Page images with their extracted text
--- START ---

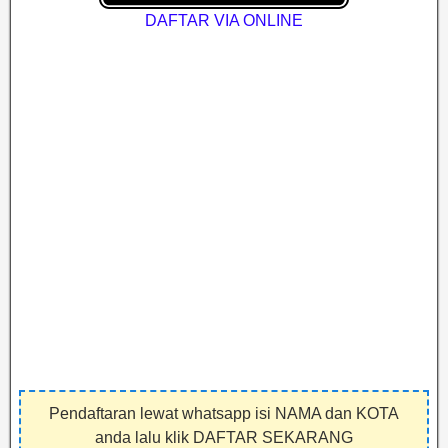
DAFTAR VIA ONLINE
Pendaftaran lewat whatsapp isi NAMA dan KOTA
anda lalu klik DAFTAR SEKARANG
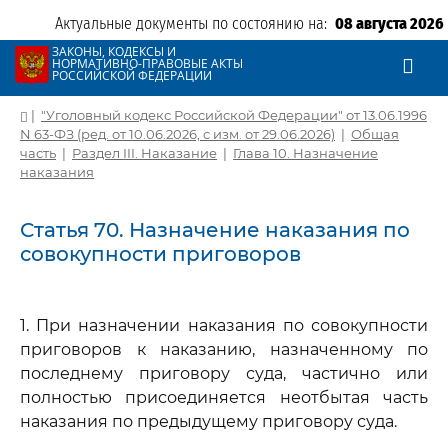
Актуальные документы по состоянию на:
08 августа 2026
ЗАКОНЫ, КОДЕКСЫ И
НОРМАТИВНО-ПРАВОВЫЕ АКТЫ
РОССИЙСКОЙ ФЕДЕРАЦИИ
|
"Уголовный кодекс Российской Федерации" от 13.06.1996
N 63-ФЗ (ред. от 10.06.2026, с изм. от 29.06.2026)
|
Общая
часть
|
Раздел III. Наказание
|
Глава 10. Назначение
наказания
Статья 70. Назначение наказания по
совокупности приговоров
1. При назначении наказания по совокупности
приговоров к наказанию, назначенному по
последнему приговору суда, частично или
полностью присоединяется неотбытая часть
наказания по предыдущему приговору суда.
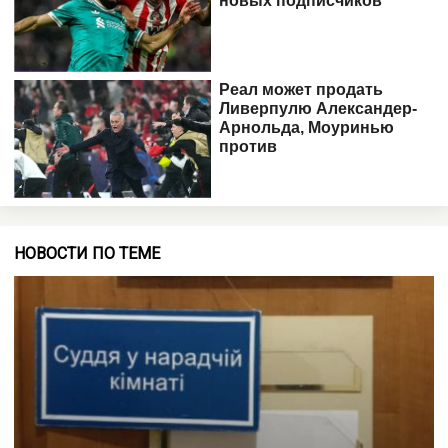
НОВОСТИ ПО ТЕМЕ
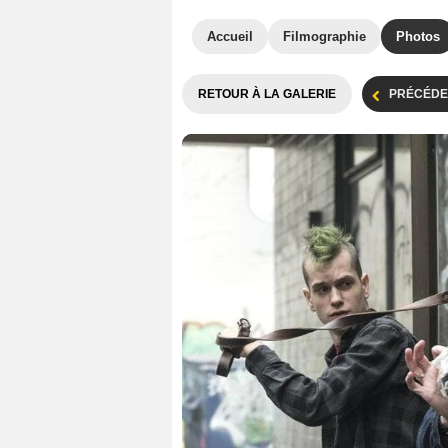
Accueil
Filmographie
Photos
RETOUR À LA GALERIE
PRÉCÉDE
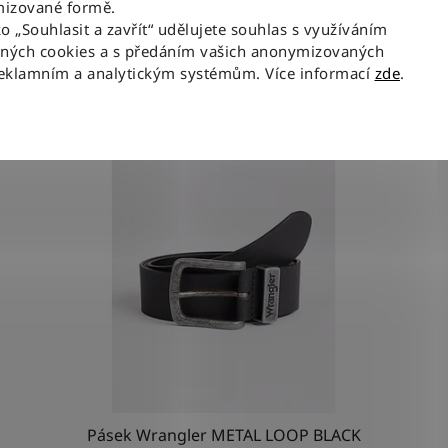
izované formě.
ko „Souhlasit a zavřít“ udělujete souhlas s využíváním
aných cookies a s předáním vašich anonymizovaných
Související produkty
reklamním a analytickým systémům. Více informací
zde
.
NOV
Pásek Wrangler METAL LOOP BLACK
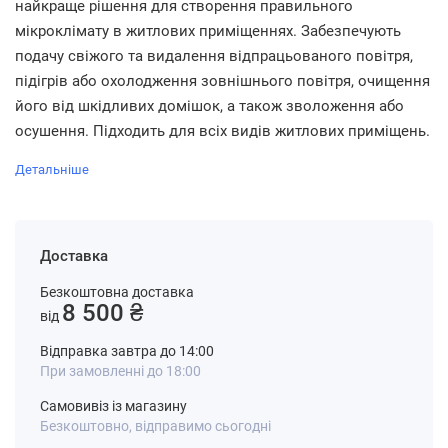
найкраще рішення для створення правильного
мікроклімату в житлових приміщеннях. Забезпечують
подачу свіжого та видалення відпрацьованого повітря,
підігрів або охолодження зовнішнього повітря, очищення
його від шкідливих домішок, а також зволоження або
осушення. Підходить для всіх видів житлових приміщень.
Детальніше
Доставка
Безкоштовна доставка
8 500 ₴
від
Відправка завтра до 14:00
При замовленні до 18:00
Самовивіз із магазину
Безкоштовно, відправимо сьогодні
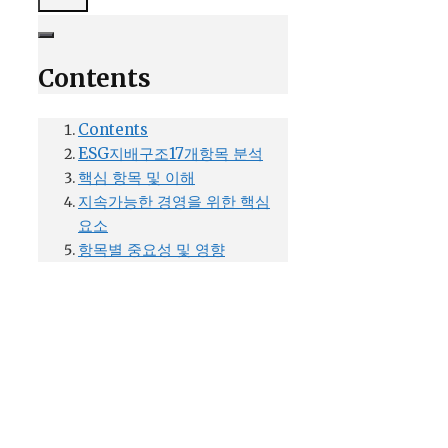
Contents
Contents
ESG지배구조17개항목 분석
핵심 항목 및 이해
지속가능한 경영을 위한 핵심
요소
항목별 중요성 및 영향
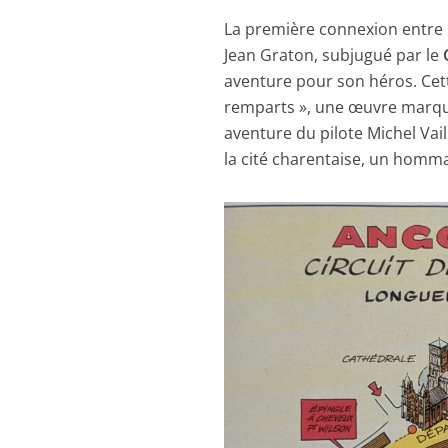
La première connexion entre la
Jean Graton, subjugué par le
aventure pour son héros. Cett
remparts », une œuvre marquan
aventure du pilote Michel Vail
la cité charentaise, un homma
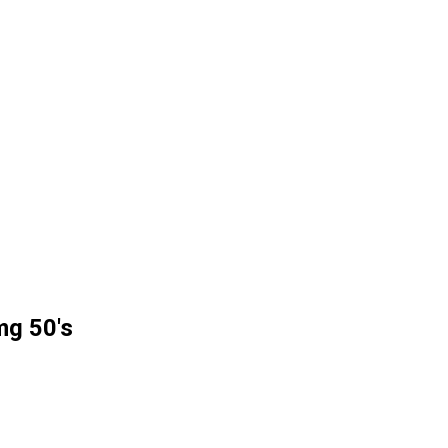
g 50's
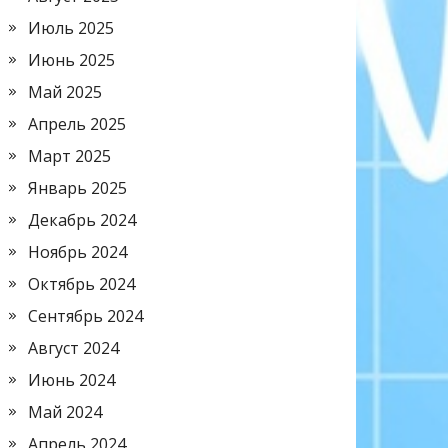
Июль 2025
Июнь 2025
Май 2025
Апрель 2025
Март 2025
Январь 2025
Декабрь 2024
Ноябрь 2024
Октябрь 2024
Сентябрь 2024
Август 2024
Июнь 2024
Май 2024
Апрель 2024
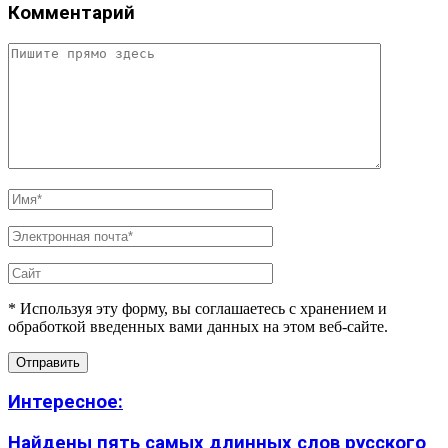
Комментарий
* Используя эту форму, вы соглашаетесь с хранением и
обработкой введенных вами данных на этом веб-сайте.
Интересное:
Найдены пять самых длинных слов русского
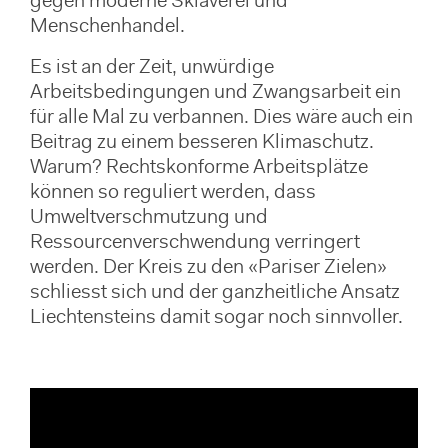
gegen moderne Sklaverei und
Menschenhandel.
Es ist an der Zeit, unwürdige
Arbeitsbedingungen und Zwangsarbeit ein
für alle Mal zu verbannen. Dies wäre auch ein
Beitrag zu einem besseren Klimaschutz.
Warum? Rechtskonforme Arbeitsplätze
können so reguliert werden, dass
Umweltverschmutzung und
Ressourcenverschwendung verringert
werden. Der Kreis zu den «Pariser Zielen»
schliesst sich und der ganzheitliche Ansatz
Liechtensteins damit sogar noch sinnvoller.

--- END ---

## [Requirement]
State how many of the lines above contain the string "aventure", with case counting, and reply with the number alone.

## [Output of the task]
2